[DATA — start]

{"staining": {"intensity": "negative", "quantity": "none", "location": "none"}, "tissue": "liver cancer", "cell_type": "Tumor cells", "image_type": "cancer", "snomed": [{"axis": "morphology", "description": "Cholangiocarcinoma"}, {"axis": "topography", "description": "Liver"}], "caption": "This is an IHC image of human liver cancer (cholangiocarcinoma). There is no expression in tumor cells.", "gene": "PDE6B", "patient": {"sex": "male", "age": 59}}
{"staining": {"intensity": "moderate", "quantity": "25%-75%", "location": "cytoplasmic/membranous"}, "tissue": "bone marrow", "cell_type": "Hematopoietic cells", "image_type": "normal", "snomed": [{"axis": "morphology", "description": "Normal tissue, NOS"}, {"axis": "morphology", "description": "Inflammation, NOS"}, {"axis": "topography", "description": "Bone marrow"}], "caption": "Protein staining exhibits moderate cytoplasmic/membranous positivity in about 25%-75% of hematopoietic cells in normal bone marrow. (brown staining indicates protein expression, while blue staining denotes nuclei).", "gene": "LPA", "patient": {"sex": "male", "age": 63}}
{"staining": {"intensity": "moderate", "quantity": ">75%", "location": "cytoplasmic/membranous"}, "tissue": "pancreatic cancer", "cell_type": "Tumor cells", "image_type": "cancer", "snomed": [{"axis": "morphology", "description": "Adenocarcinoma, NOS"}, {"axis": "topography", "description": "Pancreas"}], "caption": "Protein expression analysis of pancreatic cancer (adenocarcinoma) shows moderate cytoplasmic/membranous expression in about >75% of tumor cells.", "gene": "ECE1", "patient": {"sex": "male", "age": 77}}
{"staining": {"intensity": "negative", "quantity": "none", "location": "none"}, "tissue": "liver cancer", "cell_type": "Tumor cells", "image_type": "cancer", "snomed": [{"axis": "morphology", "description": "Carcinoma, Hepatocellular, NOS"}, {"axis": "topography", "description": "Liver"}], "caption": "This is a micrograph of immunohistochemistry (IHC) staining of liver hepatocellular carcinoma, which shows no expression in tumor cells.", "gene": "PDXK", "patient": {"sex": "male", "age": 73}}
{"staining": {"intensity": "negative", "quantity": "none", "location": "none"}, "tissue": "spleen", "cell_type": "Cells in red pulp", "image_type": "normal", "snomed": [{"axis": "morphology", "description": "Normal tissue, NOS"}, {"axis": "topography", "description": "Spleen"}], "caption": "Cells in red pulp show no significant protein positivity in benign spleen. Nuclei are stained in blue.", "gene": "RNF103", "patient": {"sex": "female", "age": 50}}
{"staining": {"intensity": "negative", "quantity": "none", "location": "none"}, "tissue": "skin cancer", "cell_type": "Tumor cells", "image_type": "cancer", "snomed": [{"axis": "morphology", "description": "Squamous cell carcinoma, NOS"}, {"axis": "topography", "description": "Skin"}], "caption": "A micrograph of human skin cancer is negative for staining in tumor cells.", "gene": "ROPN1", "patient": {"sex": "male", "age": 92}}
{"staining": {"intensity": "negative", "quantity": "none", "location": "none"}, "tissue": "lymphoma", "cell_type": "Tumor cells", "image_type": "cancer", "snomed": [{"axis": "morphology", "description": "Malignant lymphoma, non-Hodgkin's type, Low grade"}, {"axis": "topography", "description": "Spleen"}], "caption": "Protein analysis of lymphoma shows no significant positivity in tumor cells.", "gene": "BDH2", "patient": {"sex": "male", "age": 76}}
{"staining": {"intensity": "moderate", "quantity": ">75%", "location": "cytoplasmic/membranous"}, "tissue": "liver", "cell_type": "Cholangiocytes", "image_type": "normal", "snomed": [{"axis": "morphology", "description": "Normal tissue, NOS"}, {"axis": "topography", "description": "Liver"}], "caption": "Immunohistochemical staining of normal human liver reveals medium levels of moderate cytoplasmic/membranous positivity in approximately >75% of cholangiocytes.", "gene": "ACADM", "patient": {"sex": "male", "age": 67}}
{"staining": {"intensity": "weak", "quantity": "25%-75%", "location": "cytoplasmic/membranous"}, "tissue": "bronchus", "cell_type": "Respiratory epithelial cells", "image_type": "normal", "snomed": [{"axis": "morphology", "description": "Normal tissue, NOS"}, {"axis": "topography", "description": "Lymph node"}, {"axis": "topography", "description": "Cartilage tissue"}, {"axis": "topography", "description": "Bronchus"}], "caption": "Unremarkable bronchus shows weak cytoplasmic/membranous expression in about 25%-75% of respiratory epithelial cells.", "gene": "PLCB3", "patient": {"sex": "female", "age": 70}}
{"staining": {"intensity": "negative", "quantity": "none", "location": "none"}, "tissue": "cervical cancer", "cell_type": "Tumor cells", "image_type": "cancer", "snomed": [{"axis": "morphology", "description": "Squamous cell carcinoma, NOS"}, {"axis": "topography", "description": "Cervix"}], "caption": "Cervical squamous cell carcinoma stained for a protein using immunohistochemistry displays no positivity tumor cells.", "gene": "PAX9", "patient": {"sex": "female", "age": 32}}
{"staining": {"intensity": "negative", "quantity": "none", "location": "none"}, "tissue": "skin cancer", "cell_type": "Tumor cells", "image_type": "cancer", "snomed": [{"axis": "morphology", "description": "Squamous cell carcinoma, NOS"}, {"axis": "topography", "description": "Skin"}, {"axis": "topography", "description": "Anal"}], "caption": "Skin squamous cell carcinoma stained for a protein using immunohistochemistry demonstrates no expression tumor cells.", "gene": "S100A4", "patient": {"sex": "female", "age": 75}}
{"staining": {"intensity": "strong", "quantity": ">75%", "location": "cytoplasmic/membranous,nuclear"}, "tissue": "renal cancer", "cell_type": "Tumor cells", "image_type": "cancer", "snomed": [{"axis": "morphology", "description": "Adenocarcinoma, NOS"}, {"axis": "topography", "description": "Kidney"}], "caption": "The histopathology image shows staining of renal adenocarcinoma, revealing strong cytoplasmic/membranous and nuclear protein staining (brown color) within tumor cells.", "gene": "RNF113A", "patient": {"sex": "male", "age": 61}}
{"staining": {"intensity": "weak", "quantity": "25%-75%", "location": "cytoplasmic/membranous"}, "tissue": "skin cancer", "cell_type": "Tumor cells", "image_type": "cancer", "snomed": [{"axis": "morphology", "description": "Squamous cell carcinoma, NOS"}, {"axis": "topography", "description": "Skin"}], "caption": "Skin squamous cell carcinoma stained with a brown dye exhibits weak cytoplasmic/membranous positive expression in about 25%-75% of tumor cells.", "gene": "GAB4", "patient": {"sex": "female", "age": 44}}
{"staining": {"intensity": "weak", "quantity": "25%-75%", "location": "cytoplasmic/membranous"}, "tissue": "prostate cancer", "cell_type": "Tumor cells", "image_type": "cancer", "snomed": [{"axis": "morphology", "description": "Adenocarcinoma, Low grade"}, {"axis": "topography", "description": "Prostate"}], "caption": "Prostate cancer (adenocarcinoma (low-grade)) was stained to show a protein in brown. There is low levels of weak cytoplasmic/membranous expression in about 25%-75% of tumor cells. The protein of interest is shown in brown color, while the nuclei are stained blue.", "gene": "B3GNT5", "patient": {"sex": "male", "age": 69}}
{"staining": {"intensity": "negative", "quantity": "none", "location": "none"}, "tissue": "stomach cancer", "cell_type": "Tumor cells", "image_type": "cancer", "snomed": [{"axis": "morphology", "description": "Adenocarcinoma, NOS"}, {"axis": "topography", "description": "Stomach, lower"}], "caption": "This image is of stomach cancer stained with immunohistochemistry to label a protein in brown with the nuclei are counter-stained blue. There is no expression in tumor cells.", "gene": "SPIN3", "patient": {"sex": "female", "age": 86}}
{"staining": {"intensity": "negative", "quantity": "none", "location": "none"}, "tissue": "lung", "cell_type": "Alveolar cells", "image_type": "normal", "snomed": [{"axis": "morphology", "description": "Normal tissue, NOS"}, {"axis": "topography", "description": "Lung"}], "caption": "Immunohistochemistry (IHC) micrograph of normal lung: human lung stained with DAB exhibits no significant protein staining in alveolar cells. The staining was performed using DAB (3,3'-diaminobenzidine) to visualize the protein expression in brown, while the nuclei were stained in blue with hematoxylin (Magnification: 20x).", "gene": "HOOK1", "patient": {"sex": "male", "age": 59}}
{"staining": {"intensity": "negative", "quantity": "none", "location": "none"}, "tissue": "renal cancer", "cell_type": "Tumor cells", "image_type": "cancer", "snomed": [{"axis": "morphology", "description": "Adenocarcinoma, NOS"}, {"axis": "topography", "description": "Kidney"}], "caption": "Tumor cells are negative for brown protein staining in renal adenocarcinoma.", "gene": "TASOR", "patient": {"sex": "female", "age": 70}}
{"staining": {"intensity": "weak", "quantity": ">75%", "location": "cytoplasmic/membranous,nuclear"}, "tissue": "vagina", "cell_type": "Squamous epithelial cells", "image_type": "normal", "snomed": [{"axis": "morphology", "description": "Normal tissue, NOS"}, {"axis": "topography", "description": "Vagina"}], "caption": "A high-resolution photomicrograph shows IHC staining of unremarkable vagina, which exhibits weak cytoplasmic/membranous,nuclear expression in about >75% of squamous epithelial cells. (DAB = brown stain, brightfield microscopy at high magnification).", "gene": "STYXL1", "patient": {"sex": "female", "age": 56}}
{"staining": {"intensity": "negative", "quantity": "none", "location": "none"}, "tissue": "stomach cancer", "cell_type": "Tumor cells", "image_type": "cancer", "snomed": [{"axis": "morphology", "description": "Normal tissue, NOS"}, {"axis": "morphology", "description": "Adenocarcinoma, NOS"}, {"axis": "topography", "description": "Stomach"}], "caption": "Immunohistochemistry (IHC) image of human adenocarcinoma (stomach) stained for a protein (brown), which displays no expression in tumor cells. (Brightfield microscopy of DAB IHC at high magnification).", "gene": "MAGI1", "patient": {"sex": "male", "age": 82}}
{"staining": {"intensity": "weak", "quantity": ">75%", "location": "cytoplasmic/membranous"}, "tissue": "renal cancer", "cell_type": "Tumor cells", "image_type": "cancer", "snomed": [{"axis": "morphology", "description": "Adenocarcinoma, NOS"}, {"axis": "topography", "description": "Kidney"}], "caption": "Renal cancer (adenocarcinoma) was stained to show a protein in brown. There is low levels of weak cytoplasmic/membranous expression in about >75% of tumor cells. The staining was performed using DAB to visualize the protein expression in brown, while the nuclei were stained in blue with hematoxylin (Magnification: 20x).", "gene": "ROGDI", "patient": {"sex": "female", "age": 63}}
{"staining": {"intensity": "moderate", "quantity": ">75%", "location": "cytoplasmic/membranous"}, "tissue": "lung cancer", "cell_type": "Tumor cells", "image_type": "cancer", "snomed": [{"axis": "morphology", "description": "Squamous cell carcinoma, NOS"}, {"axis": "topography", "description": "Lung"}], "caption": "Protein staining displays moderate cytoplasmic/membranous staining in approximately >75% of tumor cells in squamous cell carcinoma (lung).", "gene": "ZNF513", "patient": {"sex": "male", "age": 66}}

[DATA — finish]

Reproduce, word for word and in full, only the lines above that start at the line with "staining exhibits moderate" and run through the line with "expression analysis of", both ends included.

{"staining": {"intensity": "moderate", "quantity": "25%-75%", "location": "cytoplasmic/membranous"}, "tissue": "bone marrow", "cell_type": "Hematopoietic cells", "image_type": "normal", "snomed": [{"axis": "morphology", "description": "Normal tissue, NOS"}, {"axis": "morphology", "description": "Inflammation, NOS"}, {"axis": "topography", "description": "Bone marrow"}], "caption": "Protein staining exhibits moderate cytoplasmic/membranous positivity in about 25%-75% of hematopoietic cells in normal bone marrow. (brown staining indicates protein expression, while blue staining denotes nuclei).", "gene": "LPA", "patient": {"sex": "male", "age": 63}}
{"staining": {"intensity": "moderate", "quantity": ">75%", "location": "cytoplasmic/membranous"}, "tissue": "pancreatic cancer", "cell_type": "Tumor cells", "image_type": "cancer", "snomed": [{"axis": "morphology", "description": "Adenocarcinoma, NOS"}, {"axis": "topography", "description": "Pancreas"}], "caption": "Protein expression analysis of pancreatic cancer (adenocarcinoma) shows moderate cytoplasmic/membranous expression in about >75% of tumor cells.", "gene": "ECE1", "patient": {"sex": "male", "age": 77}}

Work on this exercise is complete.